Wednesday, February 24, 2010

“PAYGO Compliant” Bill Increases the Deficit

Just to follow up on my colleague Jon Lieber’s update below, the substitute language to H.R. 1586 currently on the hotline would extend the COBRA subsidies for the unemployed and the Medicare physician payment fix for one month, through March 28.  The bill also includes an extension of the Medicare therapy caps exceptions process – the extension would also go through March 28, and would be retroactive to December 31 of last year (when this provision expired).

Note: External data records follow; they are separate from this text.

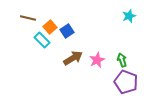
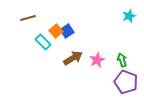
brown line: rotated 28 degrees counterclockwise
orange square: moved 6 px right, 4 px down
cyan rectangle: moved 1 px right, 2 px down
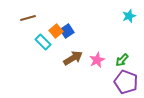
green arrow: rotated 120 degrees counterclockwise
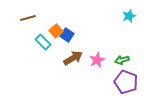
blue square: moved 4 px down; rotated 24 degrees counterclockwise
green arrow: rotated 32 degrees clockwise
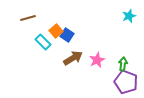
green arrow: moved 1 px right, 4 px down; rotated 112 degrees clockwise
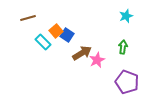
cyan star: moved 3 px left
brown arrow: moved 9 px right, 5 px up
green arrow: moved 17 px up
purple pentagon: moved 1 px right
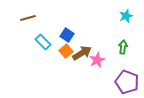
orange square: moved 10 px right, 20 px down
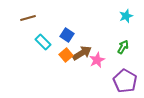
green arrow: rotated 24 degrees clockwise
orange square: moved 4 px down
purple pentagon: moved 2 px left, 1 px up; rotated 10 degrees clockwise
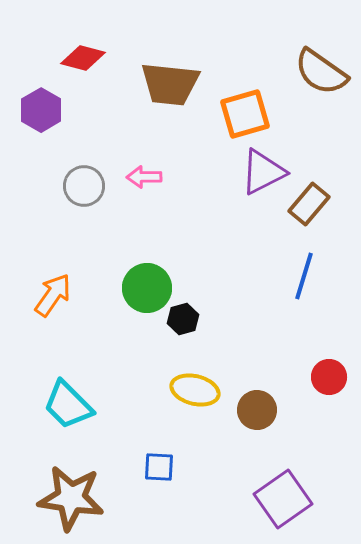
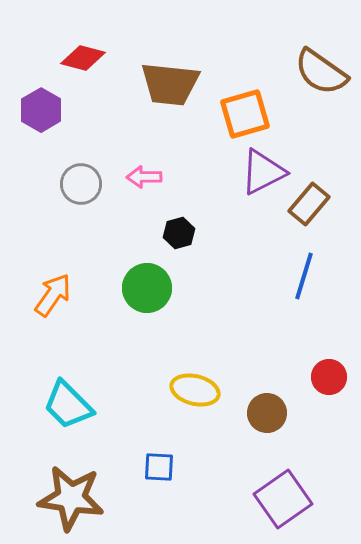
gray circle: moved 3 px left, 2 px up
black hexagon: moved 4 px left, 86 px up
brown circle: moved 10 px right, 3 px down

The cost of the bill is more than $10 billion, according to the CBO score linked below; the bill would exempt all but the doc fix (costing just over $1 billion) from PAYGO using an emergency designation.  However, under the PAYGO bill enacted earlier this month, the doc fix provisions are exempt from statutory PAYGO anyway; thus all the spending provisions would increase the deficit.

 

This morning Senator Reid hotlined a substitute amendment to H.R. 1586 (the TARP bonus bill that passed the House) including a one-month extension of expiring provisions including UI, COBRA, flood insurance, various Medicare extenders, a one-month doc fix, the SBA provisions from last year’s stimulus, 2009 poverty guidelines, a one-month satellite extension, and a one-week extension of the Patriot Act (a one-year extension of the Patriot Act was hotlined this morning as well).

CBO estimates this one-month extension will result in increased spending and decreased revenues (i.e. an increased deficit) totaling $10.267 over ten years.

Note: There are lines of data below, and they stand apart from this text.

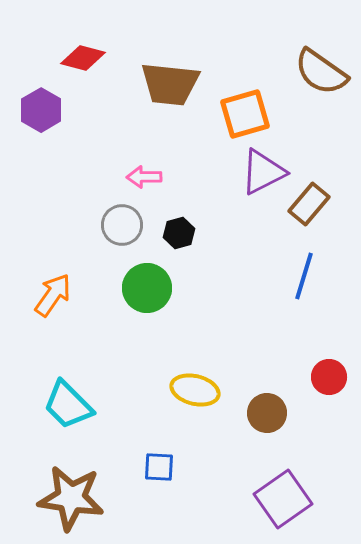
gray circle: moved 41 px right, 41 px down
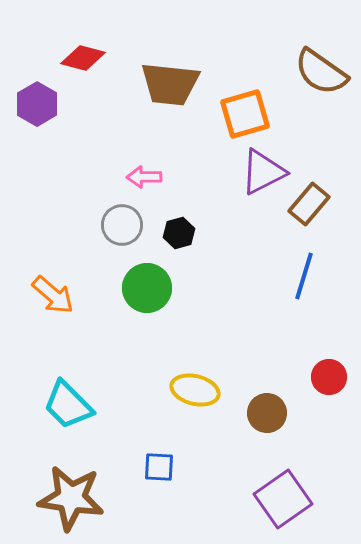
purple hexagon: moved 4 px left, 6 px up
orange arrow: rotated 96 degrees clockwise
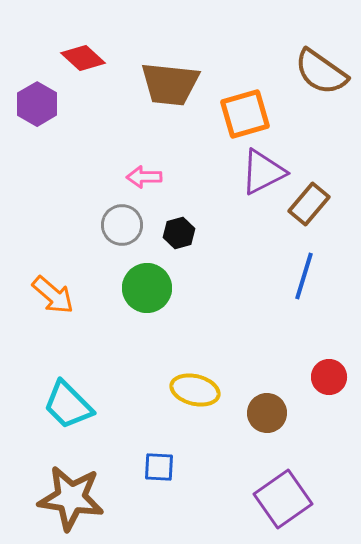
red diamond: rotated 27 degrees clockwise
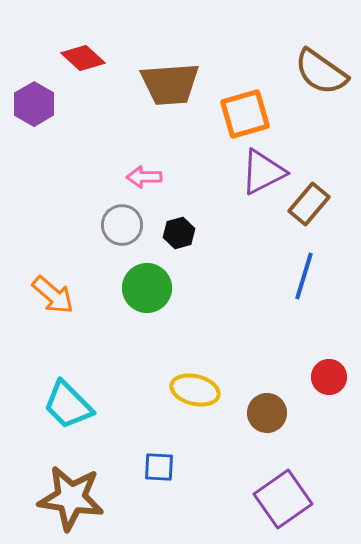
brown trapezoid: rotated 10 degrees counterclockwise
purple hexagon: moved 3 px left
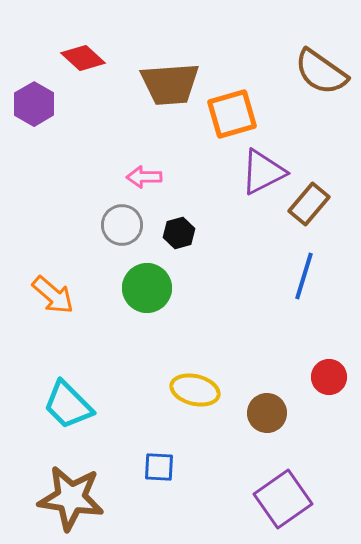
orange square: moved 13 px left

To comply with statutory PAYGO, an emergency designation is applied to most ($9.2 billion) of the bill.  The $1.04 billion one-month doc fix is exempt from statutory PAYGO and so did not require such a designation.

Under PAYGO, the Democrats’ budget enforcement mechanism, expect to see a lot of legislation given emergency designations, since “In order to spend a dollar, we have to have that dollar in our wallet. This law will enforce that commonsense approach.” (Harry Reid, January 28, 2010). Except when it doesn’t.